With the exception of the pictures, transcribe the entire listing exactly.

§ Stored data:
----

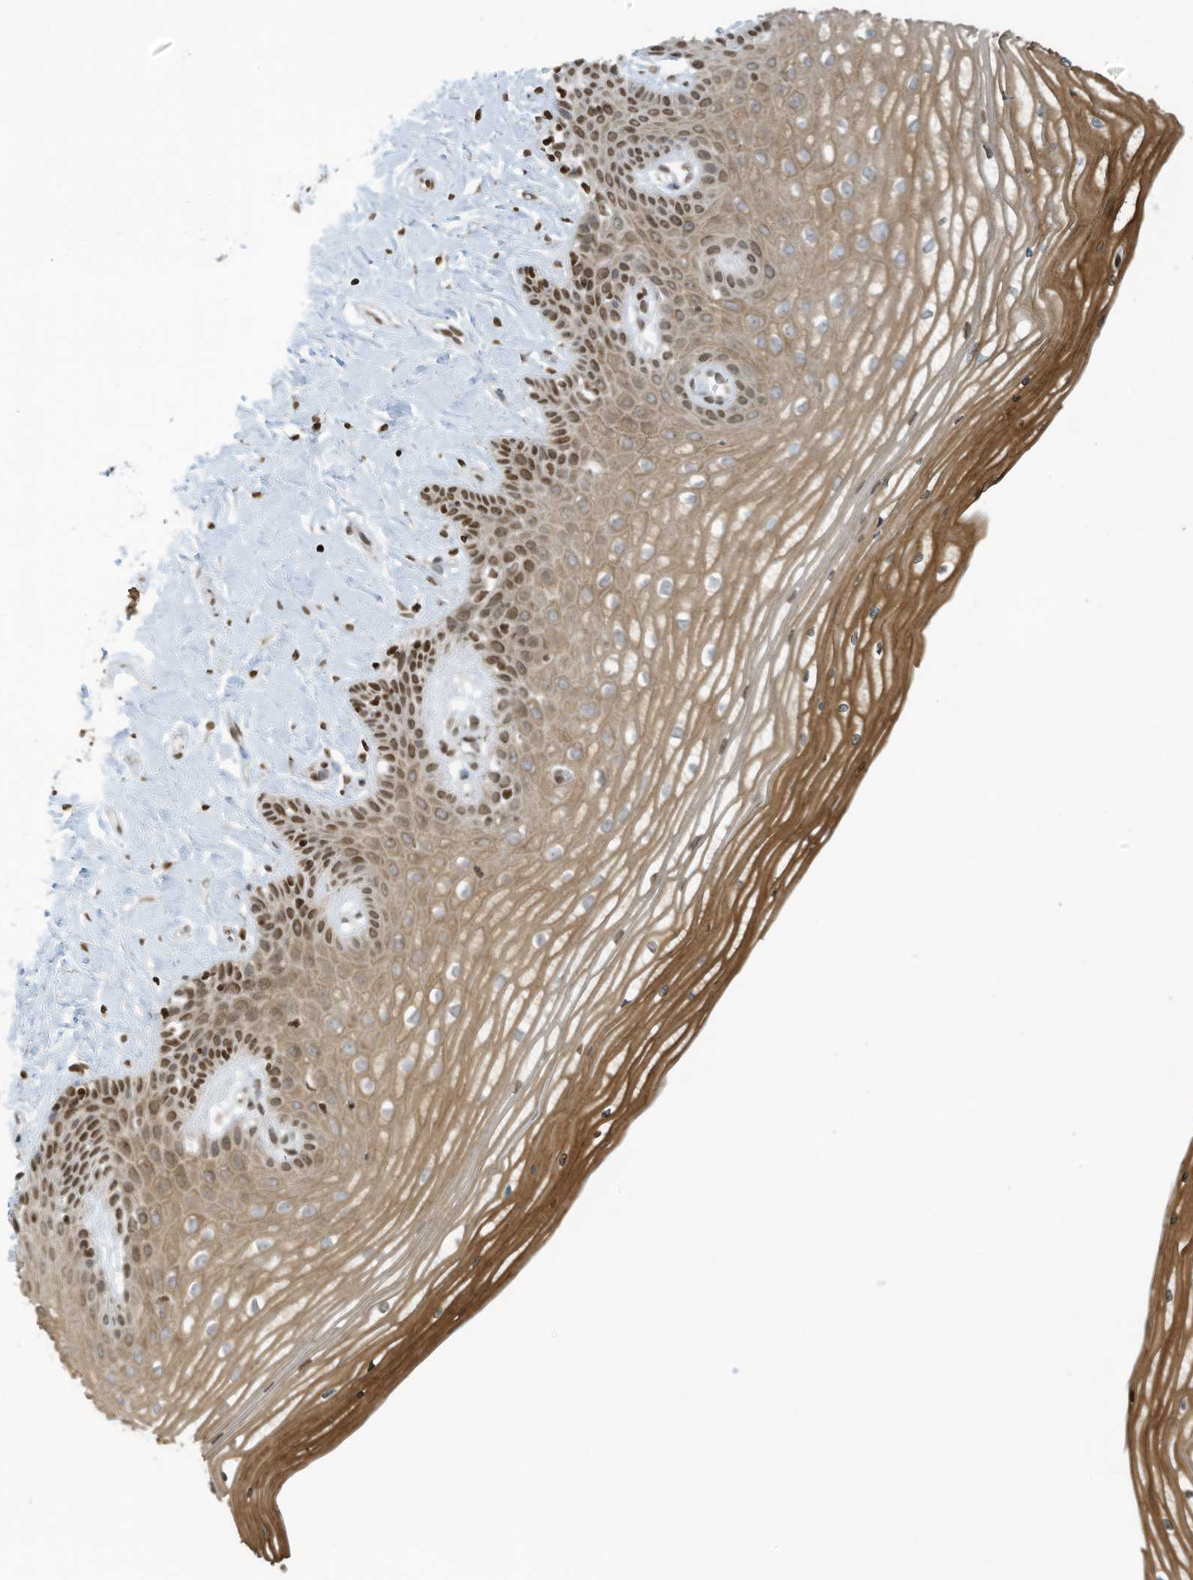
{"staining": {"intensity": "moderate", "quantity": ">75%", "location": "cytoplasmic/membranous,nuclear"}, "tissue": "vagina", "cell_type": "Squamous epithelial cells", "image_type": "normal", "snomed": [{"axis": "morphology", "description": "Normal tissue, NOS"}, {"axis": "topography", "description": "Vagina"}, {"axis": "topography", "description": "Cervix"}], "caption": "This image shows immunohistochemistry (IHC) staining of normal human vagina, with medium moderate cytoplasmic/membranous,nuclear positivity in about >75% of squamous epithelial cells.", "gene": "ADI1", "patient": {"sex": "female", "age": 40}}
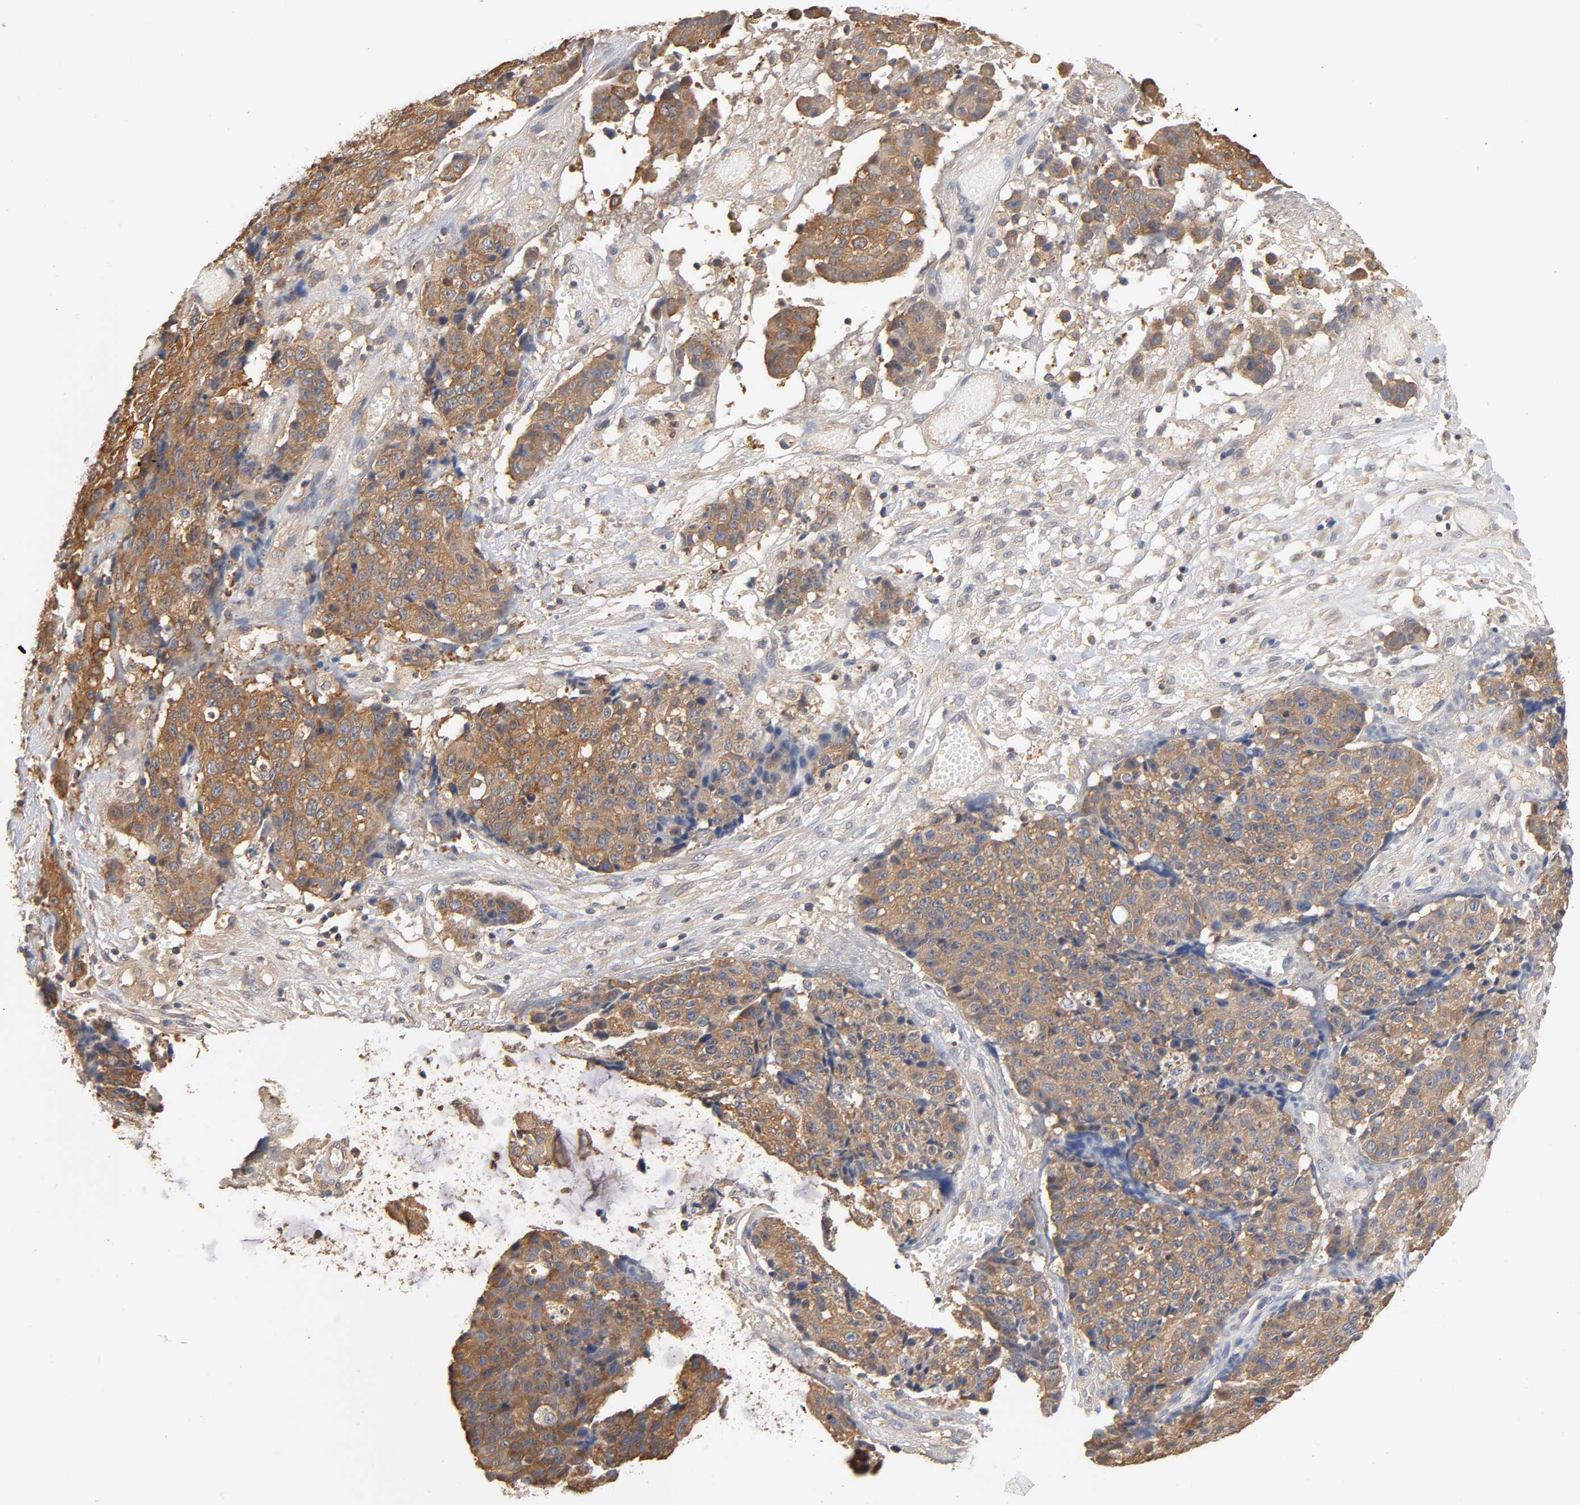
{"staining": {"intensity": "moderate", "quantity": ">75%", "location": "cytoplasmic/membranous"}, "tissue": "ovarian cancer", "cell_type": "Tumor cells", "image_type": "cancer", "snomed": [{"axis": "morphology", "description": "Carcinoma, endometroid"}, {"axis": "topography", "description": "Ovary"}], "caption": "This is an image of immunohistochemistry staining of ovarian endometroid carcinoma, which shows moderate staining in the cytoplasmic/membranous of tumor cells.", "gene": "ALDOA", "patient": {"sex": "female", "age": 42}}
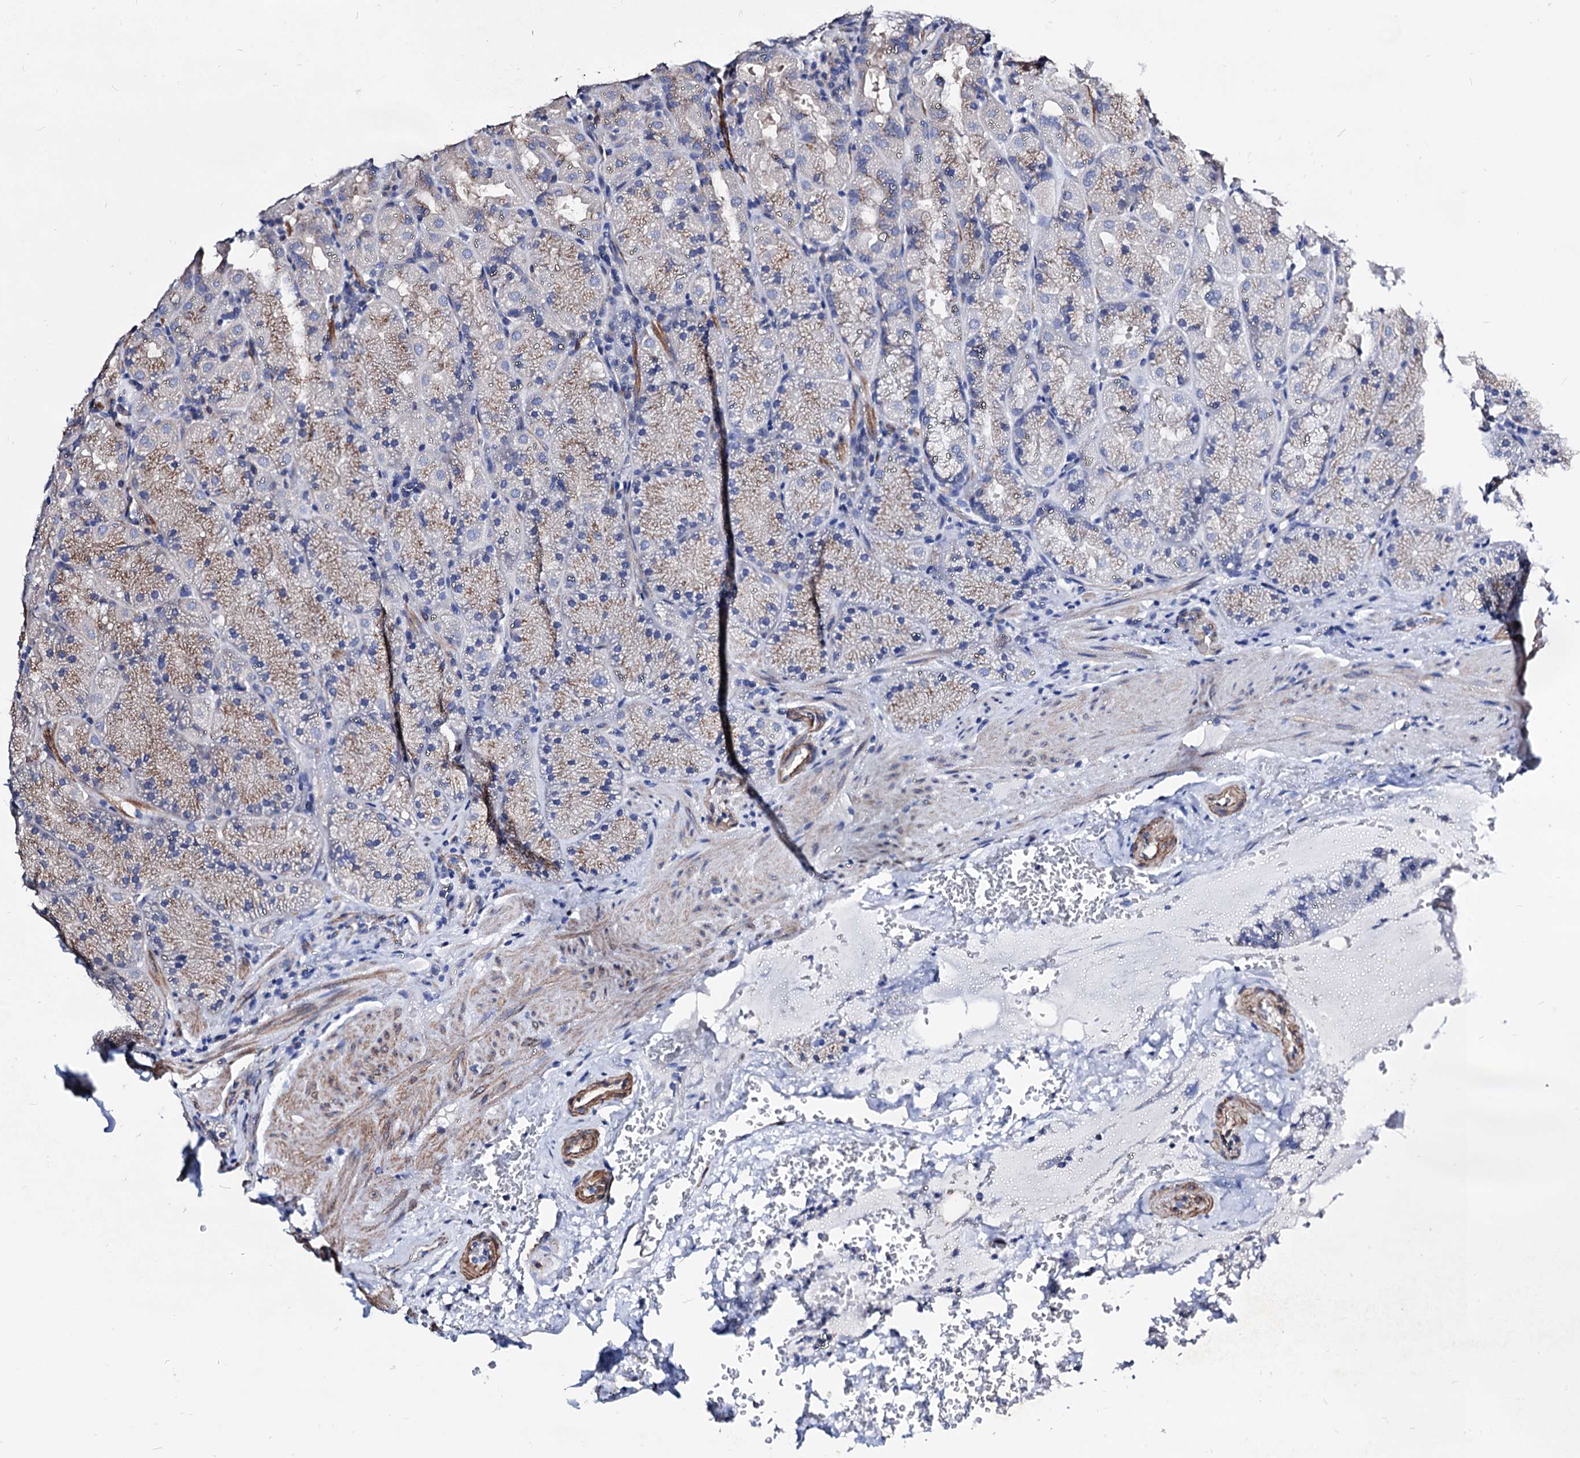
{"staining": {"intensity": "moderate", "quantity": "25%-75%", "location": "cytoplasmic/membranous"}, "tissue": "stomach", "cell_type": "Glandular cells", "image_type": "normal", "snomed": [{"axis": "morphology", "description": "Normal tissue, NOS"}, {"axis": "topography", "description": "Stomach, upper"}, {"axis": "topography", "description": "Stomach, lower"}], "caption": "Protein analysis of unremarkable stomach reveals moderate cytoplasmic/membranous expression in approximately 25%-75% of glandular cells. (IHC, brightfield microscopy, high magnification).", "gene": "WDR11", "patient": {"sex": "male", "age": 80}}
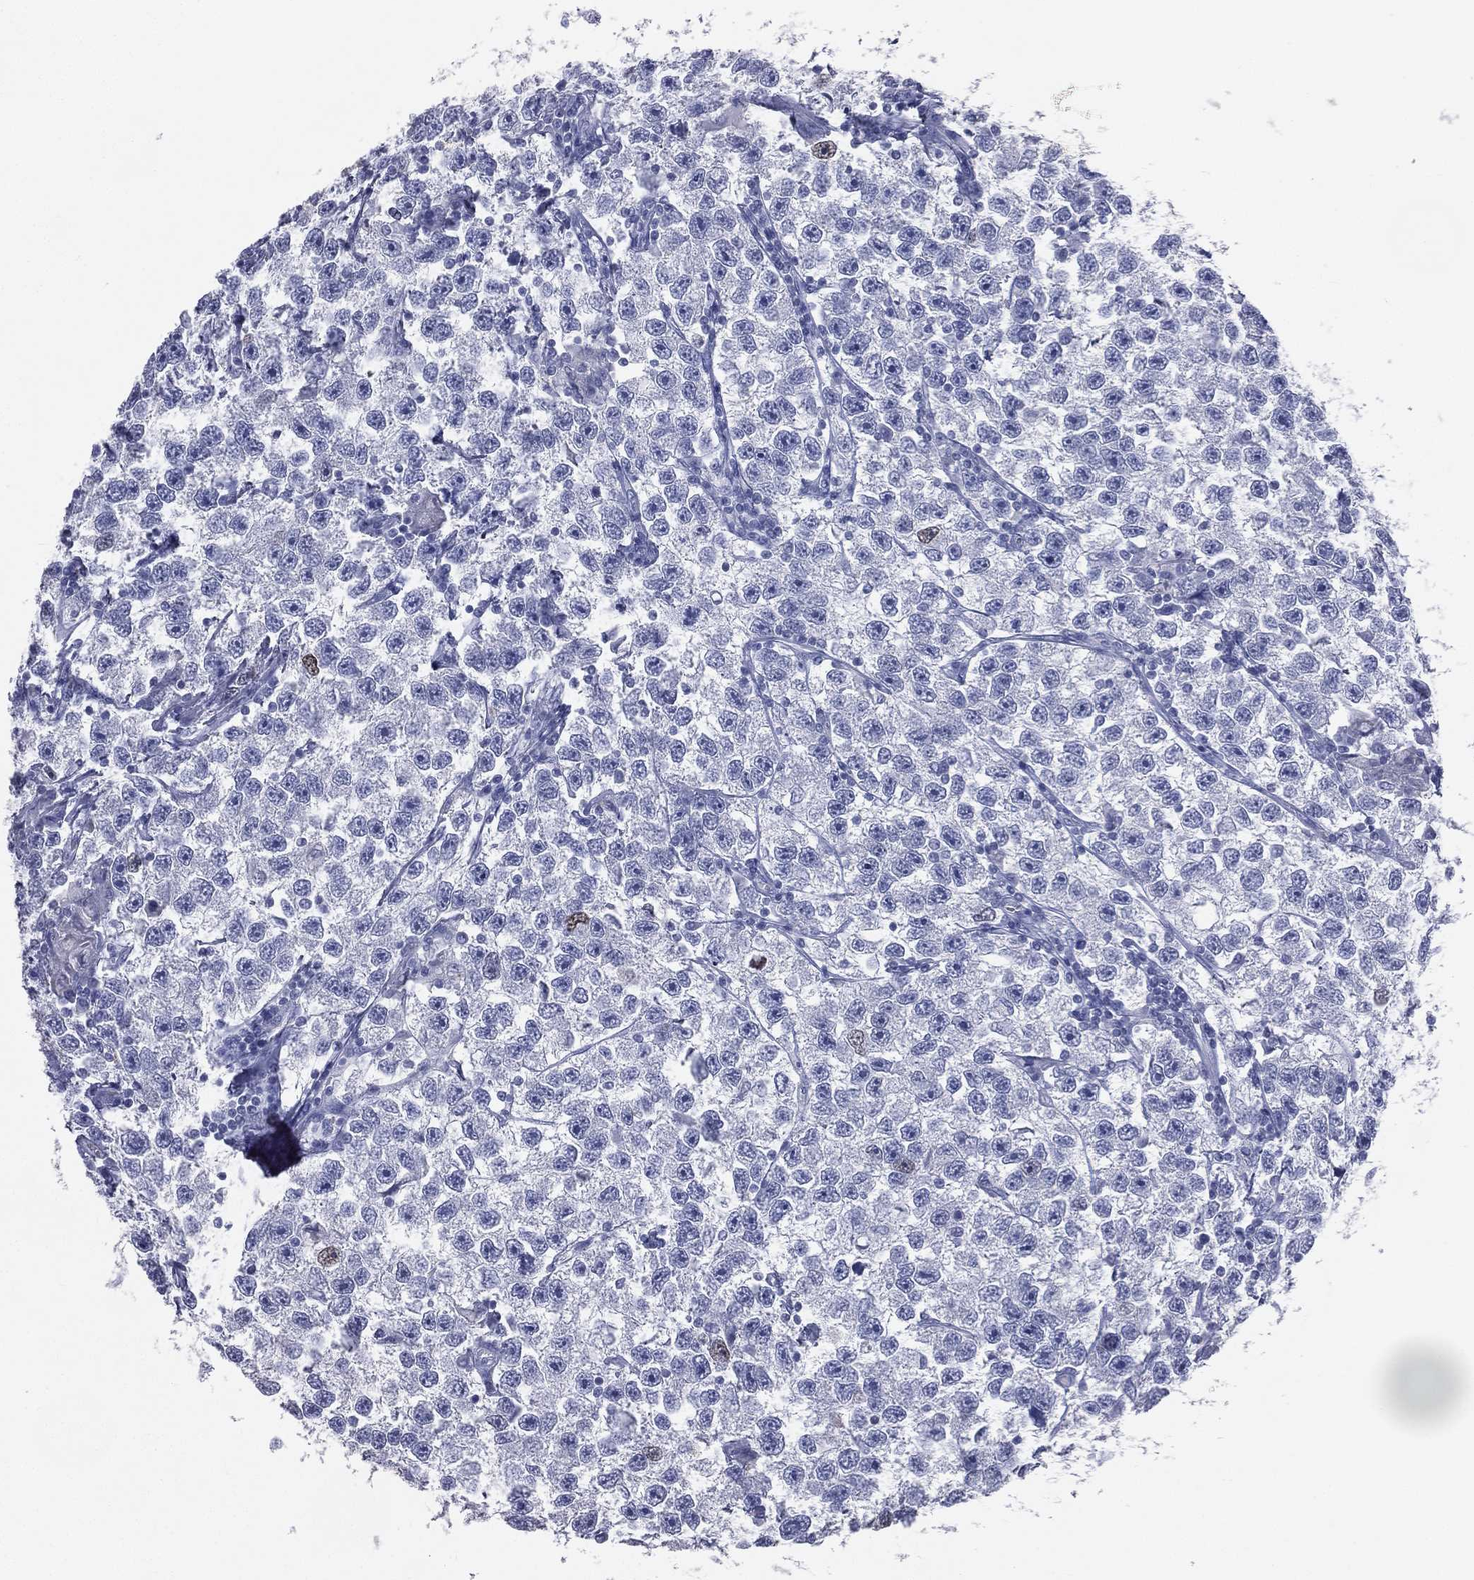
{"staining": {"intensity": "negative", "quantity": "none", "location": "none"}, "tissue": "testis cancer", "cell_type": "Tumor cells", "image_type": "cancer", "snomed": [{"axis": "morphology", "description": "Seminoma, NOS"}, {"axis": "topography", "description": "Testis"}], "caption": "The IHC micrograph has no significant expression in tumor cells of testis cancer (seminoma) tissue.", "gene": "ESX1", "patient": {"sex": "male", "age": 26}}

----

§ Result of this exercise:
{"staining": {"intensity": "moderate", "quantity": ">75%", "location": "cytoplasmic/membranous,nuclear"}, "tissue": "vagina", "cell_type": "Squamous epithelial cells", "image_type": "normal", "snomed": [{"axis": "morphology", "description": "Normal tissue, NOS"}, {"axis": "topography", "description": "Vagina"}, {"axis": "topography", "description": "Cervix"}], "caption": "This image shows immunohistochemistry (IHC) staining of normal human vagina, with medium moderate cytoplasmic/membranous,nuclear positivity in about >75% of squamous epithelial cells.", "gene": "ADI1", "patient": {"sex": "female", "age": 40}}
{"staining": {"intensity": "moderate", "quantity": ">75%", "location": "cytoplasmic/membranous"}, "tissue": "ovarian cancer", "cell_type": "Tumor cells", "image_type": "cancer", "snomed": [{"axis": "morphology", "description": "Carcinoma, endometroid"}, {"axis": "topography", "description": "Ovary"}], "caption": "This is an image of immunohistochemistry staining of ovarian endometroid carcinoma, which shows moderate staining in the cytoplasmic/membranous of tumor cells.", "gene": "ALDOA", "patient": {"sex": "female", "age": 42}}
{"staining": {"intensity": "moderate", "quantity": "25%-75%", "location": "cytoplasmic/membranous"}, "tissue": "stomach", "cell_type": "Glandular cells", "image_type": "normal", "snomed": [{"axis": "morphology", "description": "Normal tissue, NOS"}, {"axis": "topography", "description": "Stomach, upper"}, {"axis": "topography", "description": "Stomach, lower"}], "caption": "Protein analysis of unremarkable stomach reveals moderate cytoplasmic/membranous expression in approximately 25%-75% of glandular cells. (IHC, brightfield microscopy, high magnification).", "gene": "WDR11", "patient": {"sex": "male", "age": 80}}
{"staining": {"intensity": "negative", "quantity": "none", "location": "none"}, "tissue": "testis cancer", "cell_type": "Tumor cells", "image_type": "cancer", "snomed": [{"axis": "morphology", "description": "Seminoma, NOS"}, {"axis": "topography", "description": "Testis"}], "caption": "The IHC micrograph has no significant expression in tumor cells of testis cancer (seminoma) tissue.", "gene": "ESX1", "patient": {"sex": "male", "age": 26}}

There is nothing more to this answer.